Pope Francis recently reminded us that –
“being Christian is not first of all a doctrine or a moral ideal; it is a living relationship with the Risen Lord”.
And he is right. We can be the best of theologians and know all about God and yet still not know God – or even believe in Him. ‘Knowledge of’ is a very different thing to ‘relationship with’.
At Easter, the Holy Father said that –
“Jesus is the Risen One, the Lord who passed through death in order to lead us to safety. Even before we begin to seek Him, He is present beside us. He lifts us back up after our falls. He helps us grow in faith”.
And so the starting point of any relationship with Jesus comes not from us – but from the Lord. Whatever we do is, in fact, a response – not an initiation; we respond to what the Lord extends toward us. This is how the relationship begins – He moves toward us first, and it is only then that we are able to move toward Him.
To sustain this burgeoning relationship, we need something very particular, the spiritual air required that the relationship might not simply survive, but begin to grow; Pope Francis tells us what this spiritual air is –
“The breath of faith is prayer: we grow in faith inasmuch as we learn to pray”.
Prayer, then is an absolute necessity – our relationship with the Lord cannot survive without it; whilst He will remain close to us regardless, without prayer we will find ourselves moving very far from Him. The Holy Father goes on to enlighten us on just how powerful this spiritual air really is –
“Even death trembles when a Christian prays, because it knows that everyone who prays has an ally who is stronger than it: the Risen Lord”.
The Holy Father tells us something else about prayer and about it’s communal nature, when we pray on behalf of another –
“The first way to pray for someone is to speak to God about him or her. If we do this frequently, each day, our hearts are not closed, but open to our brothers and sisters. To pray for others is the first way to love them and it moves us toward concretely drawing near”.
Reminding us of the need we all have to experience mercy, the Holy Father says –
“Today is the day to ask, ‘Am I, who have so often received God’s mercy, merciful to others?’ Let us not live a one-way faith, a faith that receives but does not give. Having received mercy, let us now become merciful.. Mercy is made tangible, it becomes closeness, service, care for those in difficulty. I hope you will always feel you have been granted mercy, so as to be merciful to others in turn.”
At times, prayer will come easily to us; but at other times, the very act of praying can seem almost impossible. And for those occasions, the Holy Father reminds us that –
“Amid the many hardships we are enduring, let us never forget that we have been healed by the wounds of Christ. In the light of the Risen Lord, our sufferings are now transfigured. Where there was death, now there is life. Where there was mourning, now there is consolation.”

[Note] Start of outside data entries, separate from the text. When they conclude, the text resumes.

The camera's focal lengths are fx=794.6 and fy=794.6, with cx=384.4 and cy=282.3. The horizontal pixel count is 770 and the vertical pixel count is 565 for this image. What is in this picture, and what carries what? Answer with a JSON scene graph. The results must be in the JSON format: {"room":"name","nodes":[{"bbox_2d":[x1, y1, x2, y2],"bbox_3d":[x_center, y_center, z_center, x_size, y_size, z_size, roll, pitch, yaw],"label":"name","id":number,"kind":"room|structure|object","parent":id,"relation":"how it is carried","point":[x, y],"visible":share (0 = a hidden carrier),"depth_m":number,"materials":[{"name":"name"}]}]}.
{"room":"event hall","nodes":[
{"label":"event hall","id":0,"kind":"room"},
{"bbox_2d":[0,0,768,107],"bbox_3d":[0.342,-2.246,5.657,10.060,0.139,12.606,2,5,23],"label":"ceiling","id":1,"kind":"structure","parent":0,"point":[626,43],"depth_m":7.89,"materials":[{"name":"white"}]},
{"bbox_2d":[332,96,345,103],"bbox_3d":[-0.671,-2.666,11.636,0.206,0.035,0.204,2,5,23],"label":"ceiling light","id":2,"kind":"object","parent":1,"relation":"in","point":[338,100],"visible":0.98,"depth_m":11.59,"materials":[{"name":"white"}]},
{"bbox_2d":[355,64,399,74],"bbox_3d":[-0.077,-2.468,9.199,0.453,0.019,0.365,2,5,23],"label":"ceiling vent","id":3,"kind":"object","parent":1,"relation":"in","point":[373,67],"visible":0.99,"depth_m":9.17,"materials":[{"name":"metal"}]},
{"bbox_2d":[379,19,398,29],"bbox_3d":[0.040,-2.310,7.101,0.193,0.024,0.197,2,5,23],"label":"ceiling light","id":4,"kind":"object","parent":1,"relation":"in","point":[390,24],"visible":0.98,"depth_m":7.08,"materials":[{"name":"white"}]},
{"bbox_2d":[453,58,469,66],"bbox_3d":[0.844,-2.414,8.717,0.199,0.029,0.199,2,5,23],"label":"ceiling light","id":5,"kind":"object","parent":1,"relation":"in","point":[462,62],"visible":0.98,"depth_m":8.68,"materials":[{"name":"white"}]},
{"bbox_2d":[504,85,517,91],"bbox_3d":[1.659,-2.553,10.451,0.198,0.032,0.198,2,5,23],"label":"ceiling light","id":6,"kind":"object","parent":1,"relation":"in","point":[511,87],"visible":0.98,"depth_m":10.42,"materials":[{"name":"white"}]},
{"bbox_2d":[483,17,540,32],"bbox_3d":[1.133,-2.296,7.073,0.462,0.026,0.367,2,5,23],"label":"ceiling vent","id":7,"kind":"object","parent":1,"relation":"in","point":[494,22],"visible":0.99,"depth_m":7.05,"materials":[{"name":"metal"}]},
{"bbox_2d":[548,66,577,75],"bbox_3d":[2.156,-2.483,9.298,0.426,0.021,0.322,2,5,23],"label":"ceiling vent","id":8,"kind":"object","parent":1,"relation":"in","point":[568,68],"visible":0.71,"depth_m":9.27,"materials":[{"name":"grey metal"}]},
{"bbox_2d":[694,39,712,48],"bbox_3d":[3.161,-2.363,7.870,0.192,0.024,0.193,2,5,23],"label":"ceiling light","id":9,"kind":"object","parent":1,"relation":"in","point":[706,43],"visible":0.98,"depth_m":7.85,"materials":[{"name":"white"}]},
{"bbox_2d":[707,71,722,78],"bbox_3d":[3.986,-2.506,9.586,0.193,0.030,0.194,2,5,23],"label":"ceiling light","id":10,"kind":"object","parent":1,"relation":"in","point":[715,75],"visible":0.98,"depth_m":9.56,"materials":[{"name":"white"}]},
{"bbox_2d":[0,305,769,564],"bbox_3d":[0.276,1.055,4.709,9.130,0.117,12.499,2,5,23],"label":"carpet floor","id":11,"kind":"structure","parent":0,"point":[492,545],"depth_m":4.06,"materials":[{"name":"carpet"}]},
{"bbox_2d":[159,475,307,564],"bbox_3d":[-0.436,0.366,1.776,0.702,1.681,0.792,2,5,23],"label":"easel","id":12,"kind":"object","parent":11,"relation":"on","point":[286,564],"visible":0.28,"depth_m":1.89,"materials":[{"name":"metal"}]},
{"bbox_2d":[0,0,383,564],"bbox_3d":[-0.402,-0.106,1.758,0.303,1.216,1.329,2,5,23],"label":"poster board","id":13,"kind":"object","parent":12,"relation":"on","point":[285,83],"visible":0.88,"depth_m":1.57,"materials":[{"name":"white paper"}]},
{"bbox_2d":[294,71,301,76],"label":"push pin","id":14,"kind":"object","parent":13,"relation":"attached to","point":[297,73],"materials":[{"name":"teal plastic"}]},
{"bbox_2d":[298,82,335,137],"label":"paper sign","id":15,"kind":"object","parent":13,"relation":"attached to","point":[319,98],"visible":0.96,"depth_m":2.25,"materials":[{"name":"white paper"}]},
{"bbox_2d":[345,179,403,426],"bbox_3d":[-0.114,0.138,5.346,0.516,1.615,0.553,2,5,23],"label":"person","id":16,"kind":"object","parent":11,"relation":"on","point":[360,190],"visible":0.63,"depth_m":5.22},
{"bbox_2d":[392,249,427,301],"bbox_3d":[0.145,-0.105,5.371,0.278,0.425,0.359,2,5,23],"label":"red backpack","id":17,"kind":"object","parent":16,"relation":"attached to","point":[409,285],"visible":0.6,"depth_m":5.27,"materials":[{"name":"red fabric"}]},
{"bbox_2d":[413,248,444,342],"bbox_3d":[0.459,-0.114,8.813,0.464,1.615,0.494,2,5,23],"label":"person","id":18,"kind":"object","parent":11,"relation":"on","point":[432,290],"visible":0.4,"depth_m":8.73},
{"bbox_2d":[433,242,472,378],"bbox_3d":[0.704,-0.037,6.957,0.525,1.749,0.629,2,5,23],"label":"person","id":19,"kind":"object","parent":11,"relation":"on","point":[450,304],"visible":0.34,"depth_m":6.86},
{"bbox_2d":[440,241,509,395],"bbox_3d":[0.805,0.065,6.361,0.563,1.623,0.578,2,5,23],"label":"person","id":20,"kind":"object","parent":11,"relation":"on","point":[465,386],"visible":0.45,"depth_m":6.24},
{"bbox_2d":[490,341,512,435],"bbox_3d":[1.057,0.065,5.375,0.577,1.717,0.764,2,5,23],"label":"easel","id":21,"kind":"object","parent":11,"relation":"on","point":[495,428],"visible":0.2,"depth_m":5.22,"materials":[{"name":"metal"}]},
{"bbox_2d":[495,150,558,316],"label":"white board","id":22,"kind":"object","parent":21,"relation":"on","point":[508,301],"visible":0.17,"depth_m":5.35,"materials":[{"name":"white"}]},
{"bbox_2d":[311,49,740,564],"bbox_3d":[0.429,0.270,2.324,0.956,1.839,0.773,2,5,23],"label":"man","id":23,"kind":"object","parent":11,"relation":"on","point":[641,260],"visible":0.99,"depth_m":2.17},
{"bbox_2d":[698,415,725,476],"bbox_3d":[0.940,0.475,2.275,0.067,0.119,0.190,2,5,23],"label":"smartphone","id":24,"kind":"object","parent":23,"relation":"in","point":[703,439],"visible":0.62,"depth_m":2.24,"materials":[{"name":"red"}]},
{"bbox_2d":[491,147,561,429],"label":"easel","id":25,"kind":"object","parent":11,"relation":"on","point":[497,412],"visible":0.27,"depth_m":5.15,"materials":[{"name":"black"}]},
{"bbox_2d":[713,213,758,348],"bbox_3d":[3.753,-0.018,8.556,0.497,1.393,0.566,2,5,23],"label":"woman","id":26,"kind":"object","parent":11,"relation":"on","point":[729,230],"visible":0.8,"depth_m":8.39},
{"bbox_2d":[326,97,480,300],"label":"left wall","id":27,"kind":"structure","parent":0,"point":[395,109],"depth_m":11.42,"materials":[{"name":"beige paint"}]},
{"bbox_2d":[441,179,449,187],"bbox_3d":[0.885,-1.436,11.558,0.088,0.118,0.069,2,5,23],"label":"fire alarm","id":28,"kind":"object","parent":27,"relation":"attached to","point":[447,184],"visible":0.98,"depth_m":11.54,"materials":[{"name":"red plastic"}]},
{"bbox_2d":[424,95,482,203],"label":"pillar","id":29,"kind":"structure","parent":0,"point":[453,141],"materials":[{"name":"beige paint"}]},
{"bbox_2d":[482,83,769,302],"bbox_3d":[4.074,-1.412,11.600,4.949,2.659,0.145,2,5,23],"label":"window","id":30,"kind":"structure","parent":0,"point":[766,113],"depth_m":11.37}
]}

And in a further consoling note, he adds –
“Dear brother, dear sister: if on this night you are experiencing an hour of darkness, a day that has not yet dawned, a light dimmed or a dream shattered, open your heart with amazement to the message of Easter – ‘Do not be afraid, He has risen!'”
The Pope reminds us that this Lord to whom we pray – He, too, has suffered and so He understands our own suffering. Pointing to the Wounds of the Risen Lord, Pope Francis says –
“The wounds of Jesus are open channels between Him and us, shedding mercy upon our misery. They are pathways that God has opened up for us to enter into His tender love and actually ‘touch’ who He is. Let us never again doubt His mercy.. Jesus’s Cross is God’s silent throne. Let us daily contemplate His wounds. In those gashes, we recognize our emptiness, our shortcomings, the wounds of our sin. His wounds were inflicted for our sake, and by those wounds we have been healed.”

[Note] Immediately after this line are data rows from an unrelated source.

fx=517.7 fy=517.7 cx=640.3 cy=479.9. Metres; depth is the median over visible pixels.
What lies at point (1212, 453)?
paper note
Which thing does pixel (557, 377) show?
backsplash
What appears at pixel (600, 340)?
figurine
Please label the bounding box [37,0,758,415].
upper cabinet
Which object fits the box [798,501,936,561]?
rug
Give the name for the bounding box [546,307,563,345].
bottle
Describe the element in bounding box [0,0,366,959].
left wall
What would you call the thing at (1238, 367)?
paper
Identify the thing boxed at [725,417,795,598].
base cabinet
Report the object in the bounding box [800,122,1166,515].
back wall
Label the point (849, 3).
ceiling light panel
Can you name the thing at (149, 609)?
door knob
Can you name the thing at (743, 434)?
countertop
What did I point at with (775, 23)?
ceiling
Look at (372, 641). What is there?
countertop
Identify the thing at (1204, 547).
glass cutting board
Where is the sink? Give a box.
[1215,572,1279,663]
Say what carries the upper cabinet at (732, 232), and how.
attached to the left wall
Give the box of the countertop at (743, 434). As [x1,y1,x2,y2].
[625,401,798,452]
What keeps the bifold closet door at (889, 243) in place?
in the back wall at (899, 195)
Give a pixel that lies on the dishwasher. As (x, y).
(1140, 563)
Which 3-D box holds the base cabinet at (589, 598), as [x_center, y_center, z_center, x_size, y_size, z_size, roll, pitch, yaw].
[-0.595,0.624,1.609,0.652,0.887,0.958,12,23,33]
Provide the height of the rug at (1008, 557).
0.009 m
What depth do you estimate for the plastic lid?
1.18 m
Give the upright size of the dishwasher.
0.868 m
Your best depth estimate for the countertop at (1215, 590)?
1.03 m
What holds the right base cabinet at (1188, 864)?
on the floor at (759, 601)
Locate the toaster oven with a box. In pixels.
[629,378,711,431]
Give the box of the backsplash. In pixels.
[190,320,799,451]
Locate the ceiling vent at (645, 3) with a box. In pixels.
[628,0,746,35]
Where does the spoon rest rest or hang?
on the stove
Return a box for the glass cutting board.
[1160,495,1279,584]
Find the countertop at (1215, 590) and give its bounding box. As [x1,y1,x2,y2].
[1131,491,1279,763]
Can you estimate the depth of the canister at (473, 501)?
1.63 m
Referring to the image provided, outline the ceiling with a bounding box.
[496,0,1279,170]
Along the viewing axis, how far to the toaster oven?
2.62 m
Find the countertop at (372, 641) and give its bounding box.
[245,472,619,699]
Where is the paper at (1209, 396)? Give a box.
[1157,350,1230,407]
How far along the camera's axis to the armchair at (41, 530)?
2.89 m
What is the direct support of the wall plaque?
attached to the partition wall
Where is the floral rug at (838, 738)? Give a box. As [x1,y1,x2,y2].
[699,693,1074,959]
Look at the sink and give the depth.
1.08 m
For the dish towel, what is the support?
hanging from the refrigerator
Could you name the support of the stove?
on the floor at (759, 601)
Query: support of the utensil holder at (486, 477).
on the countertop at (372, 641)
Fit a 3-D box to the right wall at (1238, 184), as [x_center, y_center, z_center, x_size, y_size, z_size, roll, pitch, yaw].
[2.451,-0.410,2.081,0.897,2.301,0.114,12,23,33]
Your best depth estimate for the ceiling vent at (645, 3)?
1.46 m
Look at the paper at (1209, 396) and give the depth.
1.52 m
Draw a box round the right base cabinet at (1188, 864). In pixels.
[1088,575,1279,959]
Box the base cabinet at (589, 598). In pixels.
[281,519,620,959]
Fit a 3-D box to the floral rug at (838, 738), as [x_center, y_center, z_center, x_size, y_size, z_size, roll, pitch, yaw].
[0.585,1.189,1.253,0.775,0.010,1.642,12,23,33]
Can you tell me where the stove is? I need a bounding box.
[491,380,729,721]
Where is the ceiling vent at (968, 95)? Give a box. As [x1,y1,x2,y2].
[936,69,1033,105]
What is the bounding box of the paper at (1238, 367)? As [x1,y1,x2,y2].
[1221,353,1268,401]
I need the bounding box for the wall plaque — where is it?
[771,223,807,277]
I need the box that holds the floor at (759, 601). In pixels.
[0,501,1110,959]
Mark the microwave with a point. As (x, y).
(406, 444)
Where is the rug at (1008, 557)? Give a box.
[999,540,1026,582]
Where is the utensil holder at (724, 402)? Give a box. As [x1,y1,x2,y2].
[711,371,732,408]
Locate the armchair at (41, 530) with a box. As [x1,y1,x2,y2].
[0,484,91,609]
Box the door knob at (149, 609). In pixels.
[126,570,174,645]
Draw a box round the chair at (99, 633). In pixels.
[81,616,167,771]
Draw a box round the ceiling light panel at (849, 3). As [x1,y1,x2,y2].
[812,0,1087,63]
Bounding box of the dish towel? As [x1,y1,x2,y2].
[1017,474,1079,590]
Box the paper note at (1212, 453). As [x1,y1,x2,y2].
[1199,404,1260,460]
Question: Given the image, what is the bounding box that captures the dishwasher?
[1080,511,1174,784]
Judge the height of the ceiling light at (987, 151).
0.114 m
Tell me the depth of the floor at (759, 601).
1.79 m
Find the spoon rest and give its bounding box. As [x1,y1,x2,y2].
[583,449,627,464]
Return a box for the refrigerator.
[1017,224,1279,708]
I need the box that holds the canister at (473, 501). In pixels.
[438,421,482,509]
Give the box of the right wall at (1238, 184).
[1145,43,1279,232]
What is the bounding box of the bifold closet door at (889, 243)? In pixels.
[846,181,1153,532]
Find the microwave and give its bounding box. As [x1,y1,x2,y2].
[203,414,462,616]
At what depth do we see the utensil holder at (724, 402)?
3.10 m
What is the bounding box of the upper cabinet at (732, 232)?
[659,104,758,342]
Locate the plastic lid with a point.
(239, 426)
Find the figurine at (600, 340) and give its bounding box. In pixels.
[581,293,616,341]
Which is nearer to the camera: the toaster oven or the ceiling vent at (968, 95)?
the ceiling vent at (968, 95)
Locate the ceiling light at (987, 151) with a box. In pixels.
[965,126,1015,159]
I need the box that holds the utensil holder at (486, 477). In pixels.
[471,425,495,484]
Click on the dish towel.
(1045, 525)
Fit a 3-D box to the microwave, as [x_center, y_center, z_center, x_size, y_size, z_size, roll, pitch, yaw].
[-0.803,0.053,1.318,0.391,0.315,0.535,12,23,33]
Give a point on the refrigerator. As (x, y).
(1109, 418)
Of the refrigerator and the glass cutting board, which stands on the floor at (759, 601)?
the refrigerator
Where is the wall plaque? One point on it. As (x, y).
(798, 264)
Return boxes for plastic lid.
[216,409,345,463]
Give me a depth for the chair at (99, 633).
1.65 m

This relationship with Christ crucified and risen is worth the effort – for the fruit it offers is true peace between God and man, and true peace within the human heart –
“Let us never tire of seeking the risen Christ who gives life in abundance to those who meet him. To find Christ means to discover peace in our hearts.”
Listening to all these words of the Shepherd, let us spare nothing in responding to, establishing, maintaining, developing, deepening and growing that relationship with the Living Lord which He offers us in this life, that we might be worthy of an eternity in His presence in Heaven.